Fitch Ratings has affirmed Qatar Islamic Bank’s (QIB) long-term issuer default rating (IDR) at A with a stable outlook and viability rating (VR) at ‘bbb’.
QIB’s IDRs, Support Rating and Support Rating Floor reflect Fitch’s view that there would be an extremely high probability of support from the Qatari Authorities, if needed. The ratings consider the authorities’ strong history of support for the Qatari banking system as well as the strong ability and willingness to support Qatari banks.
A change in Fitch’s view of the willingness or ability of the Qatari authorities to support QIB would be negative for its IDRs and its Support Rating Floor. However, Fitch notes recent supportive actions for the domestic banking sector including pre-emptive capital injections and assets purchases. Given the high level of QIB’s IDRs there is limited upside potential.
Given the structure of Qatar’s economy and the always supportive role of the state behind this, the banks and infrastructure development, Fitch cannot envisage a scenario where the bank’s VR would be above its Support Rating Floor.
QIB’s VR reflects its healthy capitalisation, steady earnings, strong asset quality ratios, solid stock of liquid assets and established franchise in Qatar’s sound operating environment. The VR also considers QIB’s concentrations on both sides of the balance sheet and significant real estate exposure and rising financing/deposit ratio.
QIB’s core earnings showed solid growth in H112, up almost 18% yoy on the back of strong volume growth, which also boosted fee and commission income. Margins remain healthy and relatively stable which Fitch expects to continue for the remainder of 2012. Pre-impairment operating profit also provides capacity to absorb impairment charges which related to losses on financial investments. Fitch expects net income to remain healthy for the rest of 2012 due to increased volume and expects QIB’s franchise to benefit from the introduction by the Qatar authorities of regulation prohibiting commercial banks from carrying out Islamic financing.

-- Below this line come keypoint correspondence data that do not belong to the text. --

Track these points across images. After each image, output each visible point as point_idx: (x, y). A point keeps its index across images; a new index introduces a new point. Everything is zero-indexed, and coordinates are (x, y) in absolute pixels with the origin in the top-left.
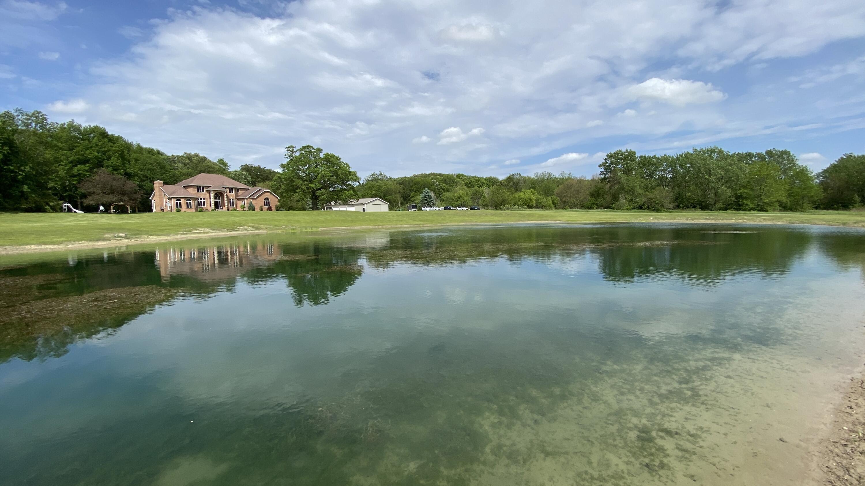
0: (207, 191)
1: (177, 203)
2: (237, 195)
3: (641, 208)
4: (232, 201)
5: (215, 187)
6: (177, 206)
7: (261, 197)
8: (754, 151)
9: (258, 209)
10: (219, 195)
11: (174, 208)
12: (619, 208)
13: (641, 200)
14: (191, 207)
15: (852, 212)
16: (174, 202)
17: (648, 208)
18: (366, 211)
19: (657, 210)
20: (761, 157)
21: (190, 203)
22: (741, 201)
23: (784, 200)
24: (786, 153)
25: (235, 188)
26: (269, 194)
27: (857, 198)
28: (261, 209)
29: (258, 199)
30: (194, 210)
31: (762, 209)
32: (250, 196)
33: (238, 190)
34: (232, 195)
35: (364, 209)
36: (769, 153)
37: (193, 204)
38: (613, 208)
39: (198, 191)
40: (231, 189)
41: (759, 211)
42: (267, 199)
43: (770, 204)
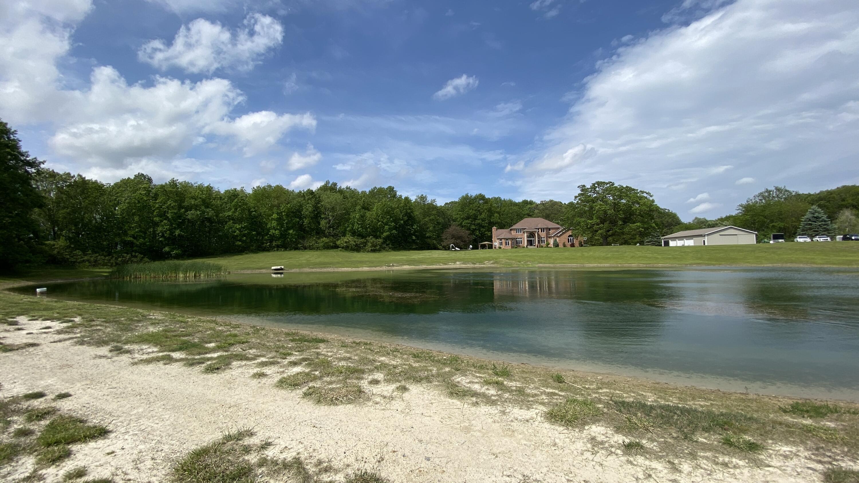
0: (522, 232)
1: (500, 242)
2: (548, 234)
4: (543, 239)
5: (529, 229)
6: (500, 245)
7: (564, 235)
9: (561, 246)
10: (531, 235)
14: (508, 245)
16: (498, 242)
18: (706, 244)
21: (508, 242)
25: (546, 228)
28: (564, 246)
29: (561, 237)
32: (555, 234)
33: (549, 229)
34: (543, 234)
35: (704, 241)
37: (510, 243)
39: (517, 233)
40: (543, 230)
42: (571, 236)
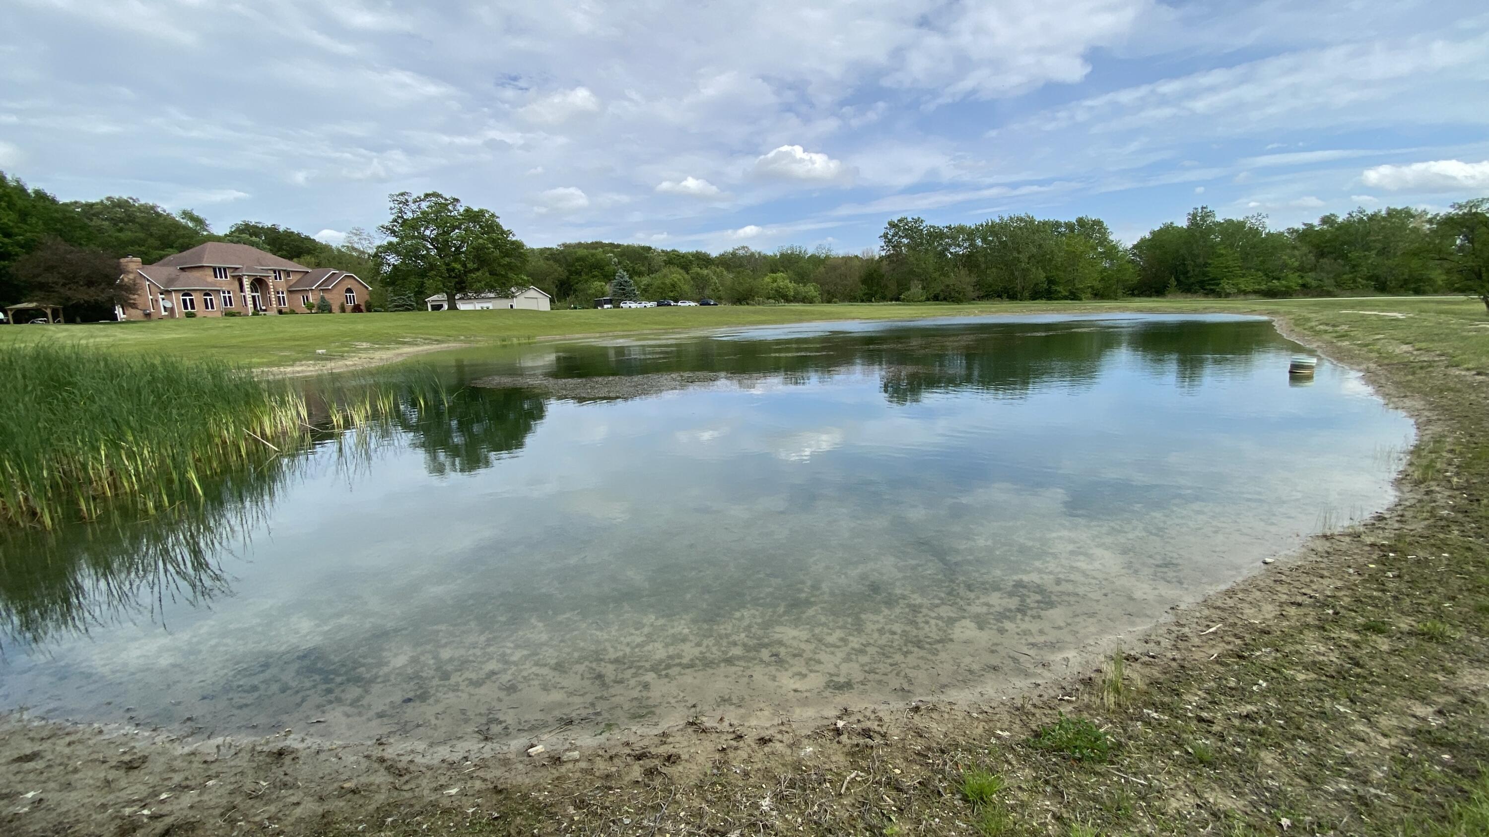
0: (233, 277)
1: (185, 301)
3: (936, 298)
4: (281, 295)
5: (249, 269)
6: (186, 307)
7: (339, 287)
8: (1062, 220)
9: (335, 309)
10: (258, 284)
11: (179, 310)
12: (909, 301)
13: (937, 288)
14: (212, 307)
15: (1168, 299)
16: (178, 299)
17: (945, 299)
19: (958, 301)
20: (1070, 226)
21: (211, 300)
22: (1054, 288)
23: (1097, 284)
24: (1099, 223)
25: (284, 271)
26: (352, 281)
27: (1173, 281)
28: (343, 310)
29: (334, 291)
30: (219, 315)
31: (1074, 296)
32: (319, 286)
33: (288, 273)
35: (512, 306)
36: (1080, 221)
37: (215, 301)
38: (903, 300)
39: (216, 277)
40: (277, 273)
41: (1072, 299)
42: (349, 290)
43: (1083, 291)
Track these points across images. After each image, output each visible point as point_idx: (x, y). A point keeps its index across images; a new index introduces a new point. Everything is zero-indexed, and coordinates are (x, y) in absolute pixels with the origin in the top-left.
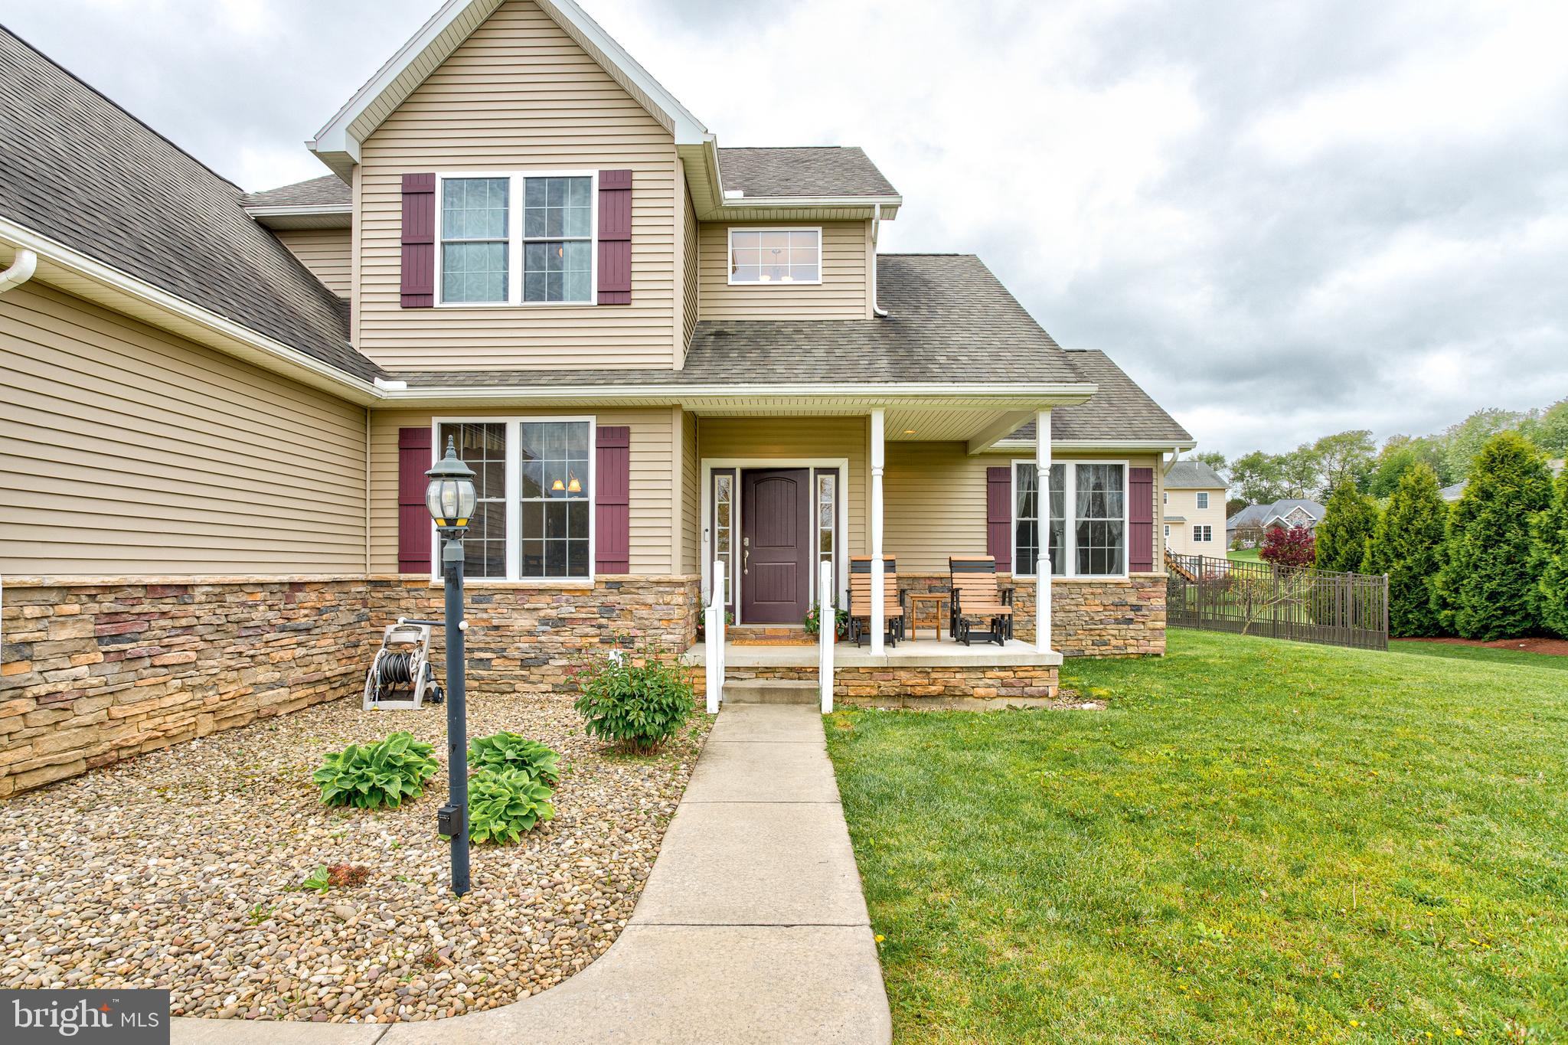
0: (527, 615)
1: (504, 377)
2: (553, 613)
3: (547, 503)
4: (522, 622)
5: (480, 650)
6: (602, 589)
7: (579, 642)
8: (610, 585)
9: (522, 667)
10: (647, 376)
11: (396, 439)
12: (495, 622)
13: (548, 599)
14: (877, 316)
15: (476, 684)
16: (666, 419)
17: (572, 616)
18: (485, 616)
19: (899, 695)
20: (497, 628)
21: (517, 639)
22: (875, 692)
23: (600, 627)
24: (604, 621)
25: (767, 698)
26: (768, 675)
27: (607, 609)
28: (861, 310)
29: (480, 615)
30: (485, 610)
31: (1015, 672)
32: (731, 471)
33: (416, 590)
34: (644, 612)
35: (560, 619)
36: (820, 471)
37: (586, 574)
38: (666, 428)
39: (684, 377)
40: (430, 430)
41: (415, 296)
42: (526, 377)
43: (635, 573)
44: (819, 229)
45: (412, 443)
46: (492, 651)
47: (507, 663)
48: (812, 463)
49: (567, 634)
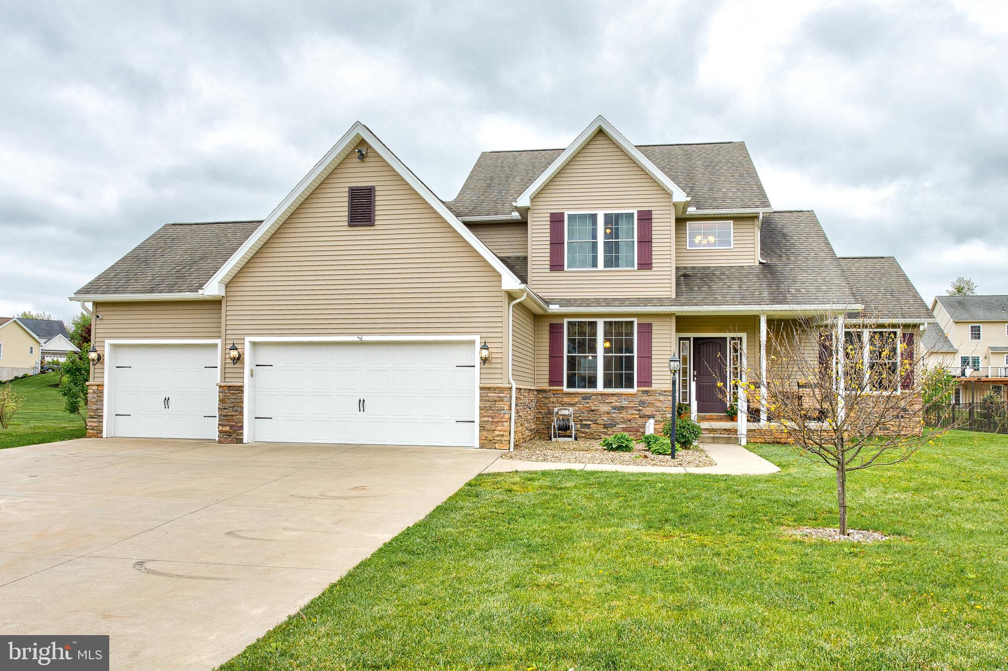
0: (606, 405)
1: (598, 302)
2: (618, 404)
3: (615, 356)
4: (605, 408)
5: (585, 420)
6: (640, 394)
7: (630, 417)
8: (643, 392)
9: (604, 428)
10: (661, 301)
11: (548, 328)
12: (593, 408)
13: (616, 398)
14: (760, 263)
15: (584, 435)
16: (669, 320)
17: (627, 405)
18: (588, 405)
19: (774, 442)
20: (593, 411)
21: (602, 415)
22: (763, 441)
23: (639, 410)
24: (641, 408)
25: (716, 441)
26: (714, 432)
27: (642, 403)
28: (753, 261)
29: (585, 405)
30: (588, 403)
31: (828, 433)
32: (689, 339)
33: (557, 394)
34: (659, 404)
35: (621, 407)
36: (733, 339)
37: (633, 387)
38: (669, 324)
39: (675, 302)
40: (563, 324)
41: (556, 265)
42: (608, 302)
43: (654, 387)
44: (732, 222)
45: (555, 330)
46: (591, 421)
47: (598, 426)
48: (728, 335)
49: (624, 413)
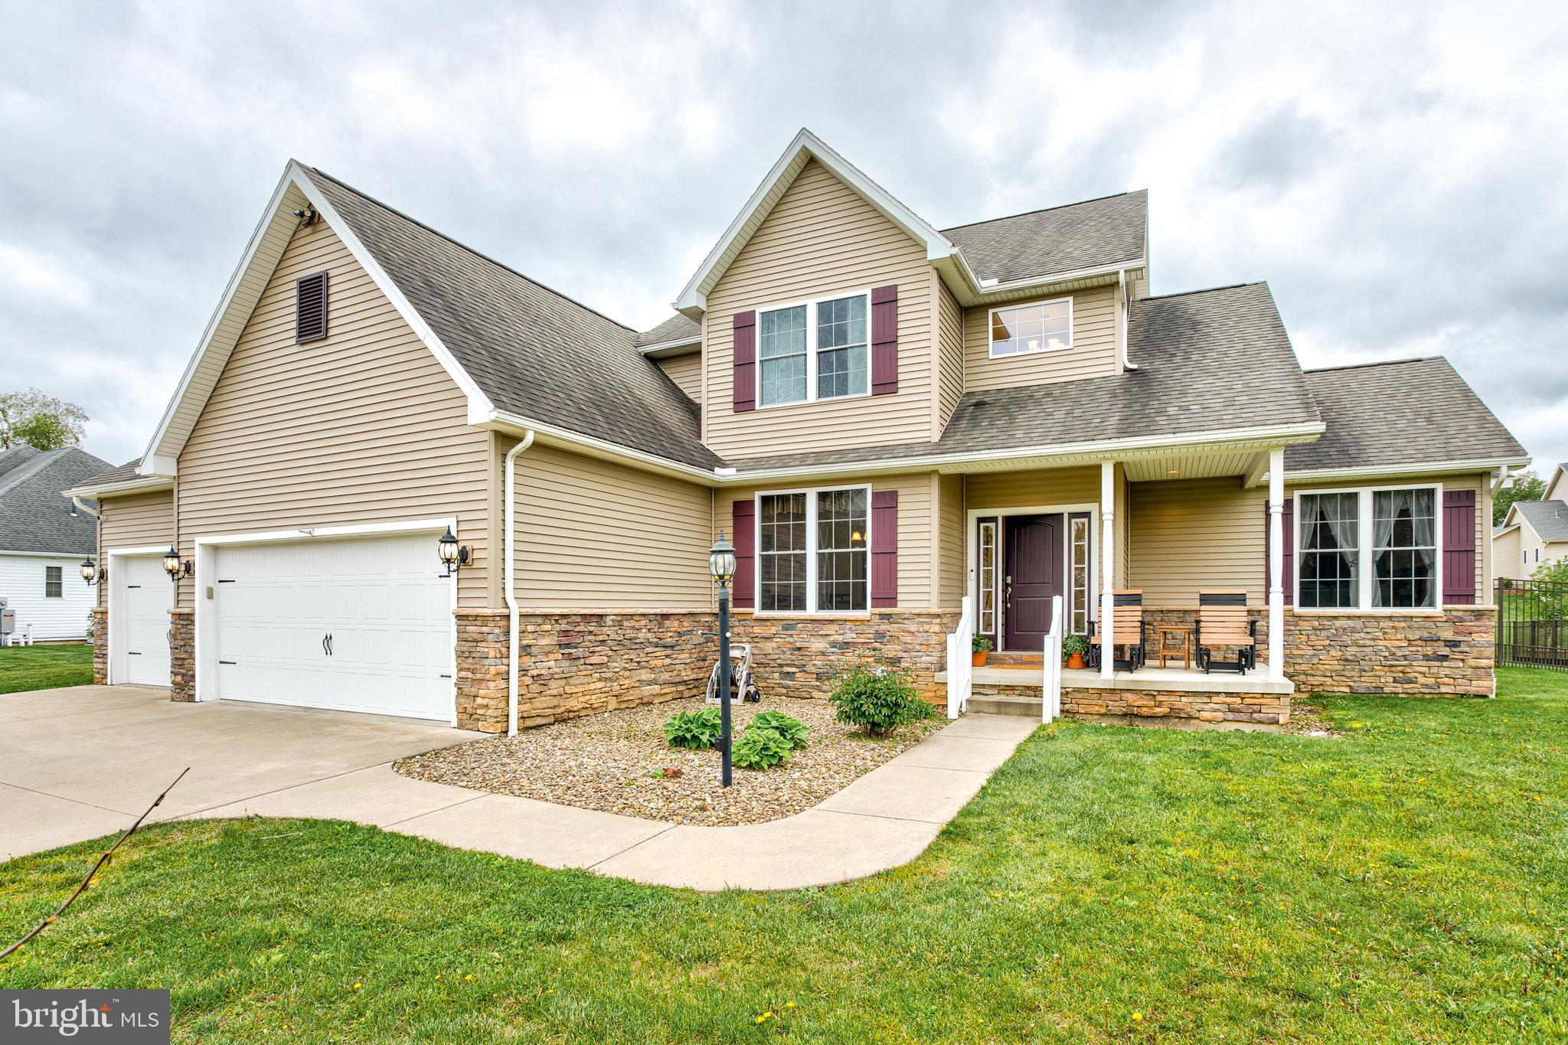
0: (820, 639)
1: (803, 459)
2: (840, 638)
3: (836, 553)
4: (818, 645)
5: (788, 665)
6: (876, 619)
7: (857, 661)
8: (882, 616)
9: (818, 679)
10: (908, 450)
11: (731, 509)
12: (798, 645)
13: (836, 627)
14: (1127, 370)
15: (784, 691)
16: (925, 482)
17: (854, 640)
18: (791, 640)
19: (1125, 715)
20: (799, 649)
21: (814, 658)
22: (1103, 711)
23: (874, 649)
24: (877, 645)
25: (1003, 710)
26: (1008, 692)
27: (880, 636)
28: (1111, 367)
29: (787, 640)
30: (791, 636)
31: (1243, 699)
32: (994, 519)
33: (744, 620)
34: (908, 639)
35: (845, 643)
36: (1073, 515)
37: (864, 607)
38: (926, 490)
39: (939, 448)
40: (752, 502)
41: (743, 403)
42: (820, 457)
43: (902, 607)
44: (1071, 299)
45: (742, 510)
46: (796, 666)
47: (807, 676)
48: (1065, 509)
49: (849, 654)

QIB’s asset quality ratios compare well with peers. QIB’s past due but not impaired financing were restated to 9.5% of 2010 gross financing or 25.7% of equity which illustrates the risks associated with financing book concentrations and real estate exposures. The same figures for 2011 were much improved due to restructuring. High financing growth in H112 included concentrations to government related entities for projects such as the new port project in Qatar, which mitigates some of the risk.
QIB’s holding of available cash and balances with central banks plus interbank deposits and substantial holding of Qatar government securities provides QIB with a stock of liquid assets.
Customer deposits provide the majority of the bank’s funding although credit growth has outpaced deposit growth and QIB’s financing/ deposit ratio was 108% at end-H112 and end-2011. Although the steady increase in the ratio is becoming an issue for Qatari banks, long-term interbank and sukuk wholesale funding helps to extend QIB’s funding maturity profile and positive market appetite means they are likely to increase to fund future growth.
QIB maintains high levels of capitalisation, comparing well with peers. Risk weighted assets grew sharply in H112 which has reduced QIB’s Tier 1 and Fitch Core Capital ratios. High capital ratios are considered necessary due to QIB’s high concentrations and exposures to real estate.
Downward pressure on the VR could come from a sharp deterioration in QIB’s asset quality, earnings or capitalisation as a result of loan growth outpacing capital retention. Further weakening of the funding profile would also put downward pressure on QIB’s VR. Upside potential for the VR is very limited given it is at a relatively high level for a concentrated franchise.
QIB is the third largest bank in Qatar by assets and the largest Islamic bank accounting for 8.5% of total banking assets and 36% of total Islamic banking assets at end-H112. The bank has a strong franchise in Qatar and a network of 35 branches. QIB has close links with the Qatari government. The bank’s shares are listed on the Qatar Exchange.
Fitch has also affirmed QIB Sukuk Funding Ltd’s senior unsecured debt rating at ‘A’. The rating of the issue is driven solely by Qatar Islamic Bank’s Long-term IDR in view of the purchase undertaking which requires QIB to repurchase the Sukuk assets on the scheduled, or any earlier, dissolution dates. QIB Sukuk Funding Limited is a special purpose vehicle established to act as the issuer and trustee to the certificate holders.